Mike Arrington has a blog post on TechCrunch entitled Amazon’s War on Statsaholic where he writes

Statsaholic (formerly Alexaholic) launched a year ago and provided much easier access to Alexa traffic data than the Alexa site itself. Statsaholic also had other features Alexa didn’t offer, like embeddable graphs and data smoothing. Others agreed, and soon started linking to Statsaholic instead of Alexa when doing traffic comparisons. At one point, Alexa was the no. 3 search result on Google for “Alexa.”

Statsaholic was not using the Alexa web service to get the data, because Alexa doesn’t offer the graph data via their web service. Amazon, which owns Alexa, could have complained or simply shut them down when it launched, but they didn’t.
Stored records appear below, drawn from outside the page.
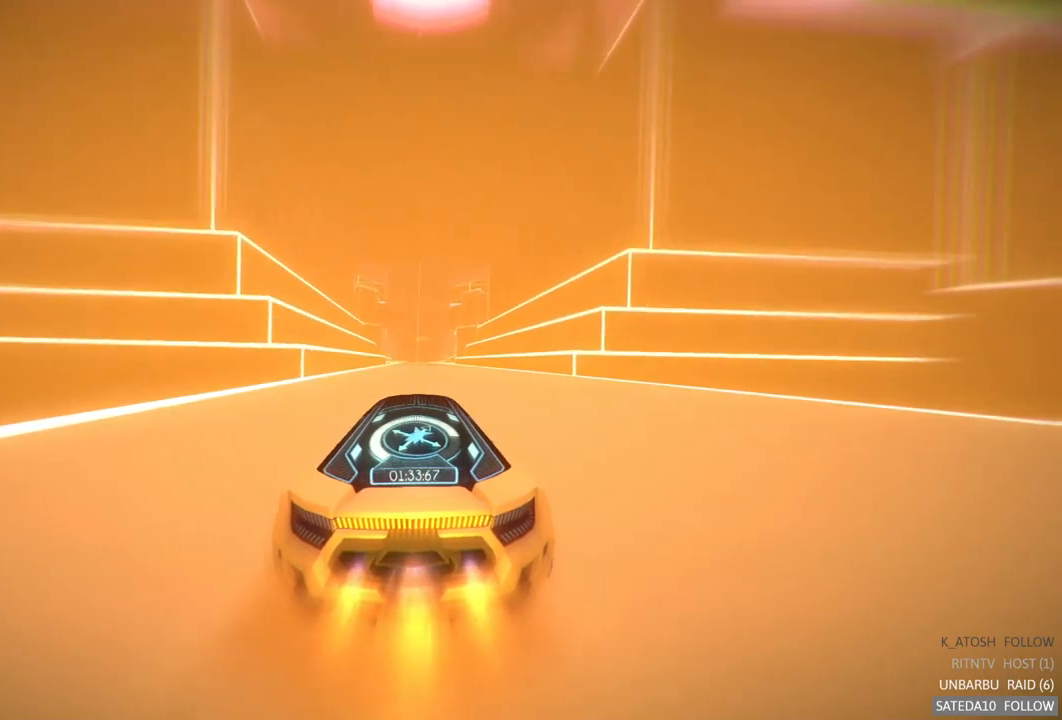
{"buttons": ["A", "R2"], "left_stick": "center", "right_stick": "center", "events": [[17, "left_stick", "center"]]}
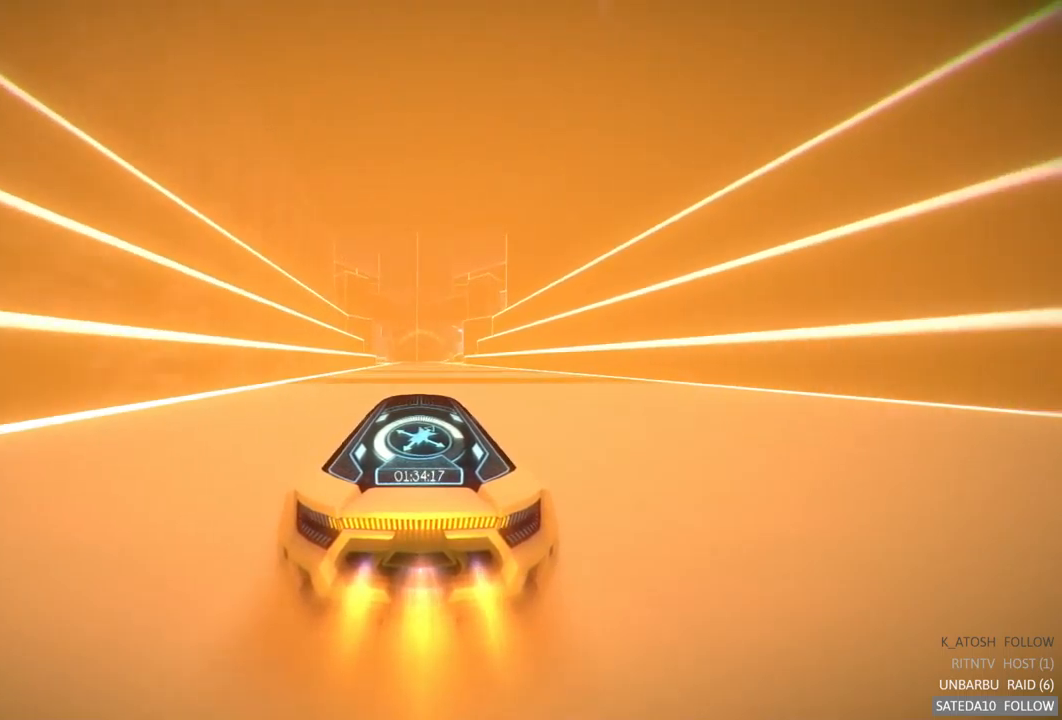
{"buttons": ["A", "R2"], "left_stick": "center", "right_stick": "center", "events": [[117, "left_stick", "left"], [283, "left_stick", "center"]]}
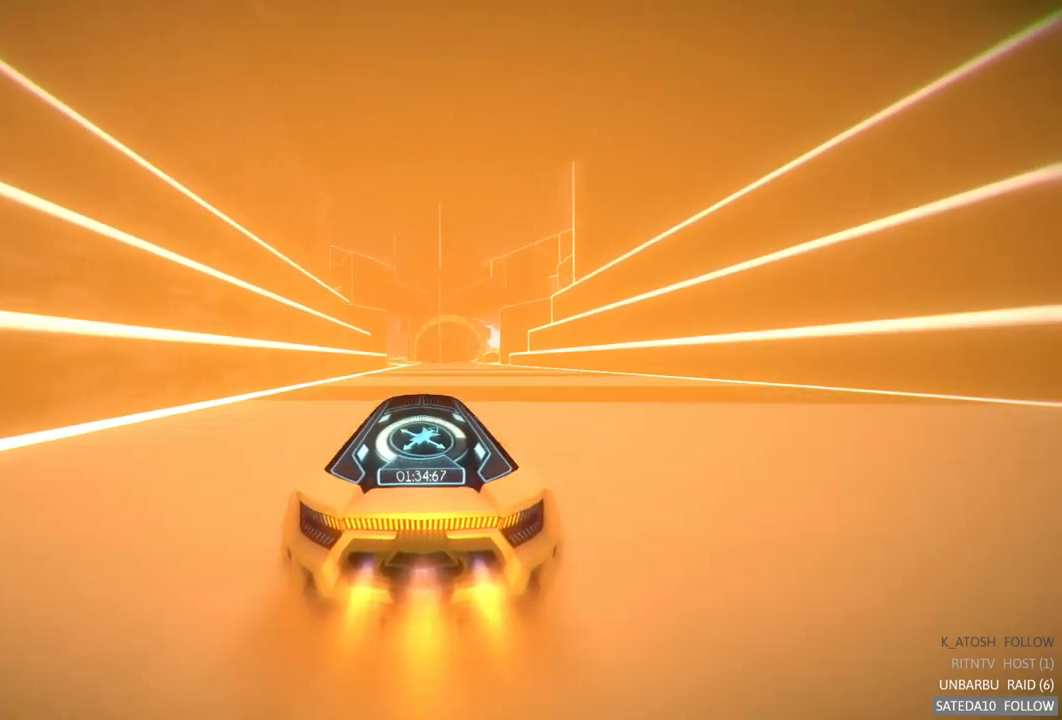
{"buttons": ["A", "R2"], "left_stick": "center", "right_stick": "center", "events": []}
They actually complimented the service in a post on the Alexa blog last April.
...
What bothers me about the situation is that Amazon sat on it for a year, complimenting the service along the way (and copying it). Then, just when the service started getting really popular, they took drastic measures to shut it down.

I'm totally perplexed by Arrington's position here. Statsaholic is screenscraping Alexa and building a business on top of that. It seems like a pretty open and shut issue to me. The fact that Amazon didn't bother prosecuting them until they got a lot of traffic just points out that there is little point harassing folks who are abusing your service unless they are consuming a lot of your resources or are taking money out of your pocket. It seems Statsaholic was doing both. 
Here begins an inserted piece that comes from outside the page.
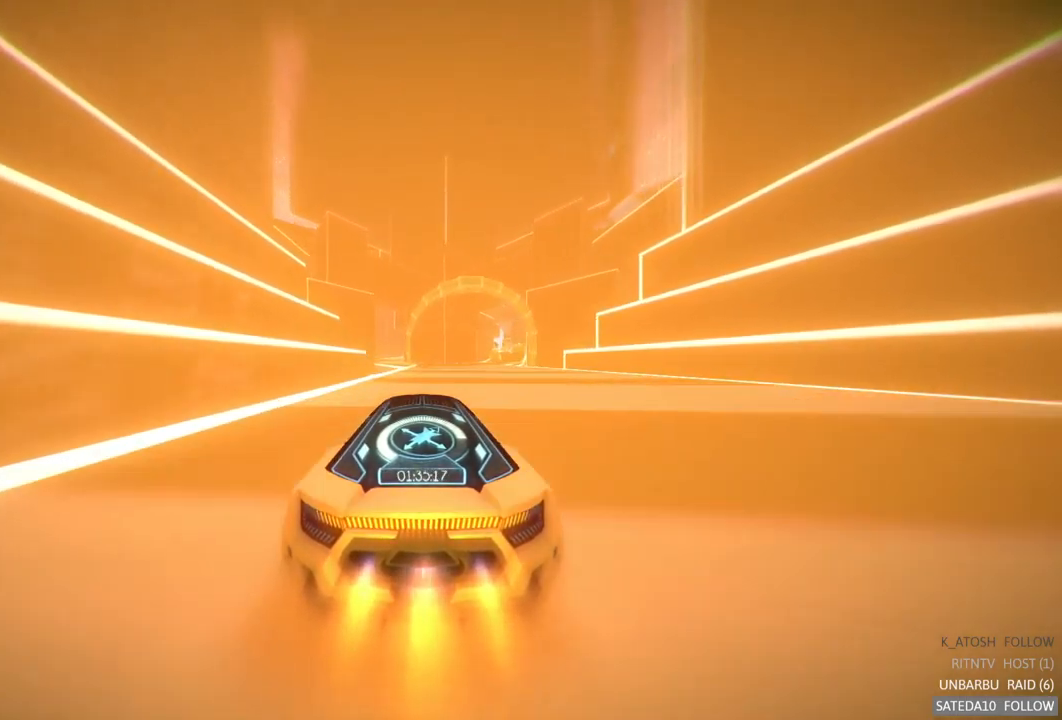
{"buttons": ["A", "R2"], "left_stick": "center", "right_stick": "center", "events": [[283, "left_stick", "right"], [417, "left_stick", "center"]]}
You'd think a smart startup founder would know better than to build a business model on hotlinking and bandwidth theft. You'd also expect a Web savvy dude like Mike Arrington to know better than blame the victim in such situations. Next thing you know, he'll be flaming websites that block hotlinking to their images via htaccess. Weird. 
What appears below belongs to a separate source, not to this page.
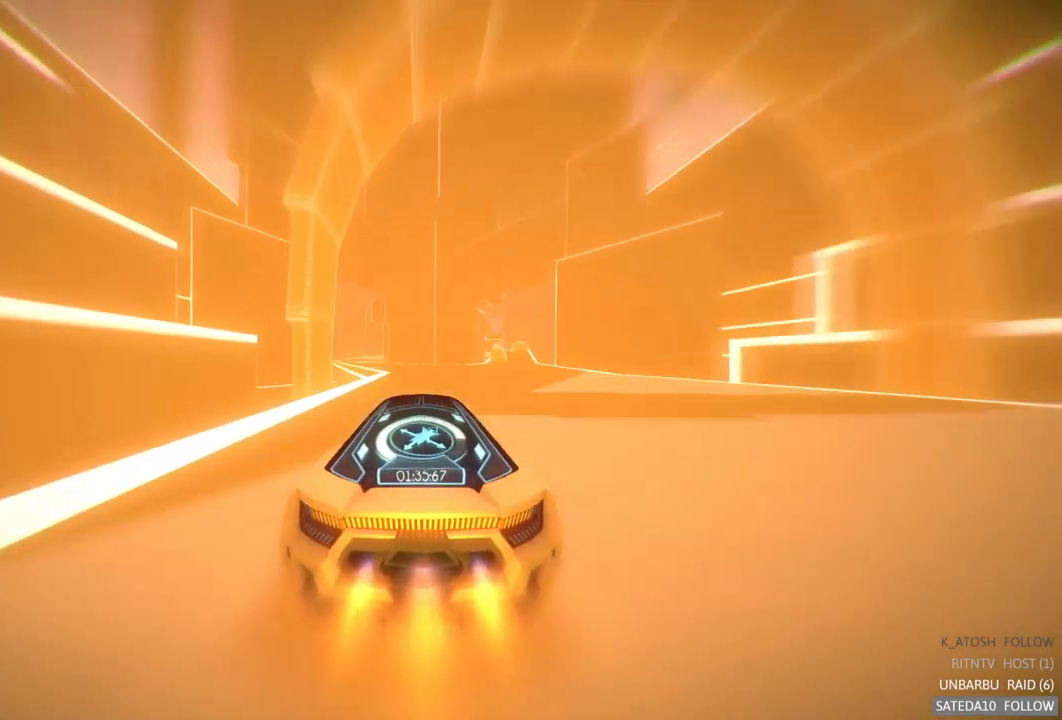
{"buttons": ["A", "R2"], "left_stick": "left", "right_stick": "center", "events": [[133, "left_stick", "left"]]}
PS: Someone in the comments wondered how Mike Arrington would feel if someone created a mashup that showed all of the TechCrunch content minus the obnoxious ads (e.g. http://techcrunchminusads.com). I wonder if Mike would sue if the site started stealing a bunch of his traffic  since it wouldn't load so many ads thus being faster and perhaps included more useful info (e.g. crosslinking TechCrunch posts with PodTech interviews)?